You're given a fair coin. The goal is to use it to generate a random decimal digit.
I didn't find any solutions on the internet, so I came up with one myself. It goes as follows:
Assign $0$ to heads and $1$ to tails. To the first ten binary numbers (starting with zero), assign the decimal digits from $0$ to $9$. Do the same to the binary versions of 10 through 19 and 20 through 29. The binary numbers corresponding to 30 and 31 must be discarded, and the procedure outlined below must be carried out again.
Toss the coin five times, this will generate a 5-tuple of ones and zeros. This 5-tuple can be viewed as a binary number (with the obvious condition to ignore the leading zero or zeros). By the assignment scheme outlined above, every 5-tuple corresponds to a decimal digit (except the binary 30 and 31 that should be ignored).
Note: I chose 5-tuples over 4-tuples because with 4-tuples, the whole procedure is less effective (a much larger portion of the possible outcomes must be discarded).

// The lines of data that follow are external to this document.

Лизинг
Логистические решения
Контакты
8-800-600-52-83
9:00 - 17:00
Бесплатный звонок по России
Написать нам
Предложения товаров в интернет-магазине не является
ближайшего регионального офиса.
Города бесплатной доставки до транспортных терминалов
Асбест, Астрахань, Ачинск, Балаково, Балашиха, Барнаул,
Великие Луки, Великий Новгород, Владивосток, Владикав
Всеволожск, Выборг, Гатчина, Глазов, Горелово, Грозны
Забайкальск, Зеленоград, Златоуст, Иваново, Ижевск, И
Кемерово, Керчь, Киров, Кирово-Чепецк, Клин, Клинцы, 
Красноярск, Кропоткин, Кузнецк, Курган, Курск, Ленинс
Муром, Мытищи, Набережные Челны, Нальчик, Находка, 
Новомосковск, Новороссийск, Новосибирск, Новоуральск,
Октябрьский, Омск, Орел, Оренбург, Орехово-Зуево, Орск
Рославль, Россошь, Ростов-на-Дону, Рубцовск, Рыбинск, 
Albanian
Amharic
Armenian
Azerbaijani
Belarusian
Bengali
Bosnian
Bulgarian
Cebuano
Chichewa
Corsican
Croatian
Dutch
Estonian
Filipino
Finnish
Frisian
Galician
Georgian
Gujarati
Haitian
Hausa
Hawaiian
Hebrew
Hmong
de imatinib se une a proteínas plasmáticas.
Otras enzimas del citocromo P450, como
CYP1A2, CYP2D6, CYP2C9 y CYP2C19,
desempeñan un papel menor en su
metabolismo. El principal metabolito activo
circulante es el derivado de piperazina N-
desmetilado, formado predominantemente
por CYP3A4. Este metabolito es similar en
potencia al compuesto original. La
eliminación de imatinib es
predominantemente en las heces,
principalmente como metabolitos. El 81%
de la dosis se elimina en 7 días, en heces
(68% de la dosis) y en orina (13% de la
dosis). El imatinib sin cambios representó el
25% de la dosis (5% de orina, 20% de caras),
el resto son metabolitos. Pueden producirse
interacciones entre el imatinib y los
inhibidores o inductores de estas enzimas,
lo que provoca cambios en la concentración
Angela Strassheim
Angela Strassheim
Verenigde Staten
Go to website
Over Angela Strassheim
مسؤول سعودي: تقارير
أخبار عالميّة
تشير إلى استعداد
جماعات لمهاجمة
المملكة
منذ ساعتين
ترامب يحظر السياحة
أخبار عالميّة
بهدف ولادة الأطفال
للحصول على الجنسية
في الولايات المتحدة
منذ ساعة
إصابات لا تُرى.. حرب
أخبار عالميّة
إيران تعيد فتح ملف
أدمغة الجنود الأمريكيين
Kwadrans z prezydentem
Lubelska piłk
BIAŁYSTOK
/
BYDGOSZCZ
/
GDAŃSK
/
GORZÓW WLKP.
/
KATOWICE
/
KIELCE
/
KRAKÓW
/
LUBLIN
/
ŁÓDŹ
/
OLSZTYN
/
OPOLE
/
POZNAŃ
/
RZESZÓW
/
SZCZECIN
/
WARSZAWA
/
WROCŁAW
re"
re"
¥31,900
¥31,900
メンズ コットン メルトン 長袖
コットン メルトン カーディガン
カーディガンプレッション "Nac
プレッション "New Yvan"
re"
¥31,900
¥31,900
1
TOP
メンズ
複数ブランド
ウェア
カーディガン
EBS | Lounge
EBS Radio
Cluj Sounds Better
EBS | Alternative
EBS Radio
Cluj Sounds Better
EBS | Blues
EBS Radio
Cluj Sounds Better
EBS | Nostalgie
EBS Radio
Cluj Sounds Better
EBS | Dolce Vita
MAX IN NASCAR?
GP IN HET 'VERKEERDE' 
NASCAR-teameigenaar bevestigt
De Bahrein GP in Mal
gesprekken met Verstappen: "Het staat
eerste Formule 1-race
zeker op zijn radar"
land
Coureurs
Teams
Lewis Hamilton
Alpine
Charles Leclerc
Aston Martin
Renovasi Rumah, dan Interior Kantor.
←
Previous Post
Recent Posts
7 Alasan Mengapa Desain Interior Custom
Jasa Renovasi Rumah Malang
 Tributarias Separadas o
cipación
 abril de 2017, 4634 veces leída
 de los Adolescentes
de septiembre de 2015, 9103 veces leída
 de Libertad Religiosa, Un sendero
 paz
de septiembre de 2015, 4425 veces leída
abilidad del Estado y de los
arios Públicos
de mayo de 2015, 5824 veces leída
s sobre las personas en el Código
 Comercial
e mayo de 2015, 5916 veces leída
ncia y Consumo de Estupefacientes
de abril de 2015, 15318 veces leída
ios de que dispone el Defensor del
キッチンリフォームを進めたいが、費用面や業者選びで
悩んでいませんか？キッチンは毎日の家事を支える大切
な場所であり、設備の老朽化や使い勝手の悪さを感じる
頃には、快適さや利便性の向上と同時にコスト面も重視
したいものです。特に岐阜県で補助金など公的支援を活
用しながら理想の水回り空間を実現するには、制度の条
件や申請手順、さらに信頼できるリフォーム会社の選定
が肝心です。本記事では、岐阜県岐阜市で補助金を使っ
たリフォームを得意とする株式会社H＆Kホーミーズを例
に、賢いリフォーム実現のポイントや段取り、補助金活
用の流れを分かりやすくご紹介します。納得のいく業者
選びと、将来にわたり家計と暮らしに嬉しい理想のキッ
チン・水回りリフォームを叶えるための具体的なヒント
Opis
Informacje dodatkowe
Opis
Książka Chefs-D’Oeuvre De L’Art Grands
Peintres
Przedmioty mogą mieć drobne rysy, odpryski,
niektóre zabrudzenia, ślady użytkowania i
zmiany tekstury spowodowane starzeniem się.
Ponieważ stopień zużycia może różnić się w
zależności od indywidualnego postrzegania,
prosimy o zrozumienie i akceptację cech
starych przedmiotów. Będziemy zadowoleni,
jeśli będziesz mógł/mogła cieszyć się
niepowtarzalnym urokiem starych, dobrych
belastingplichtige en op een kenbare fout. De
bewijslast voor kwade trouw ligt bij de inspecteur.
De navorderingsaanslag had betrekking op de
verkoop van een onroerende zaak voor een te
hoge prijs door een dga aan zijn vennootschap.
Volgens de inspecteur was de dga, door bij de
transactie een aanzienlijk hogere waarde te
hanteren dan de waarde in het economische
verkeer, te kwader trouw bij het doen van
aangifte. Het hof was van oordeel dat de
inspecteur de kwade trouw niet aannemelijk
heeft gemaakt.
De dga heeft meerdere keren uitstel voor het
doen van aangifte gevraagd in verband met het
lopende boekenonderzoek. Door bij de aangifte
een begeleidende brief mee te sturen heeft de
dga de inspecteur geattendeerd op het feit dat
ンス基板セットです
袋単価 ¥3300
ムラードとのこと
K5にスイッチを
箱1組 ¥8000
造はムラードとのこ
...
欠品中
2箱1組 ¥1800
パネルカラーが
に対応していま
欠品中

My question: Is there a simpler way to generate a random decimal digit using a fair coin than the one I've described?
This is a nice simple approach. If you just reroll entirely when you get $30$ or $31$ you use on average $\frac {32}{30}\cdot 5=\frac {16}3$ flips per digit.
You can do better at the cost of some complexity. You need at least an average of $\log_2 (10)\approx 3.322$ flips per digit. If you flip $10$ times you generate a number from $0$ to $1023$. If it is less than $1000$ you have three digits. If it is $1000-1019$ you have one digit. Ten flips then give you on average $\frac {1000\cdot 3 + 20\cdot 1}{1024}\approx 2.949$ bits or we use about $3.391$ flips per digit, which is not far from the optimum.
To do better yet, throw $332193$ flips and generate a huge binary number. Most of the time you will get $100\ 000$ decimal digits.